Arts and crafts, rare expertise

With the aid of the finest craftsmen, prestigious watchmakers extend the boundaries of creativity with ever more exceptional timepieces.

When creating exclusive watch collections, prestige watchmakers honour arts and crafts. For unique pieces, they call upon the finest enamellers, engravers, “guillocheurs,” gem setters, and many more, who perpetuate their specialized expertise and precision, to one tenth of a millimetre, passed down from one generation to the next.

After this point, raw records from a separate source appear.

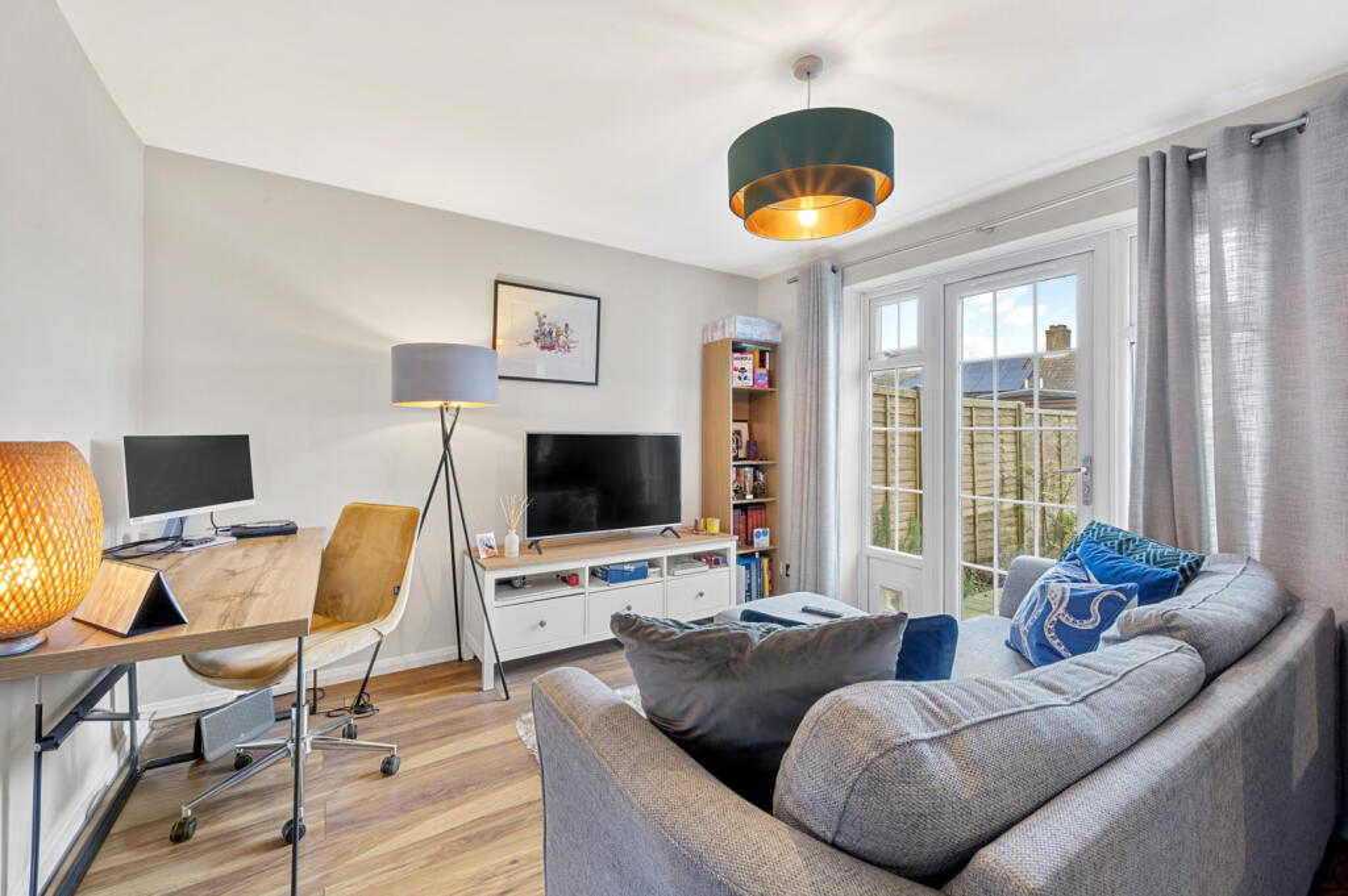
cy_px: 448
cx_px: 674
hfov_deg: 104.3
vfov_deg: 81.1
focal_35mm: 14
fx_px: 524
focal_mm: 14
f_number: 16
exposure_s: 1/2
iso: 200
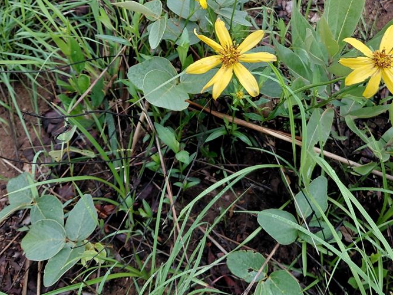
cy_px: 72
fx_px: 443
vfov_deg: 35.9
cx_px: 257
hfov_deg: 47.2
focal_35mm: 39
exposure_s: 1/379
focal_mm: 4.69
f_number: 1.8
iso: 50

In its new “Métiers d’Art” watches, Vacheron Constantin pays tribute to nineteenth century explorer naturalists. From Cape Verde to the Cape of Good Hope via the Straits of Magellan and Tierra del Fuego, each dial portrays scenes from this awesome saga. To bring them to life, the world's oldest watchmaker has combined two major decorative arts: engraving and Grand Feu enamel. On one side of the dial, a delicate engraving of the Beagle ship sailing on blue enamel waves, or three-dimensional wild fauna. The other side portrays lush vegetation or an old map, meticulously reproduced by hand. Grand Feu enamelling involves applying a blend of enamel powder and water to the dial, then firing it in the kiln, with several more firing stages following to reveal the design.

Piaget also perpetuates traditional arts and crafts in sublime timepieces. For its new “Metaphoria” luxury jewellery collection, the watchmaker of La Côte-aux-Fées celebrates marquetry with the “Undulata” watch. The craftsman uses wood which is carved, assembled, then applied to the dial. Here we have a surprising blend of materials: wood, straw, leather, parchment and beetle elytra – a real work of art, combining textures and colours, made in collaboration with French artist Rose Saneuil, a specialist in multi-material marquetry.

Some techniques are, however, even more striking. A pioneer in the field, Harry Winston is renowned for highlighting the rarest decorative arts by calling on ancestral Japanese techniques such as “urushi,” “maki-e” and “raden,” but also using micro-mosaic, silk weaving, embossing, featherwork, and butterfly marquetry. This last technique, requiring 3 years of creative development by the firm, uses the exquisitely iridescent pigments of butterfly wings to create dials in unique, hypnotic colours!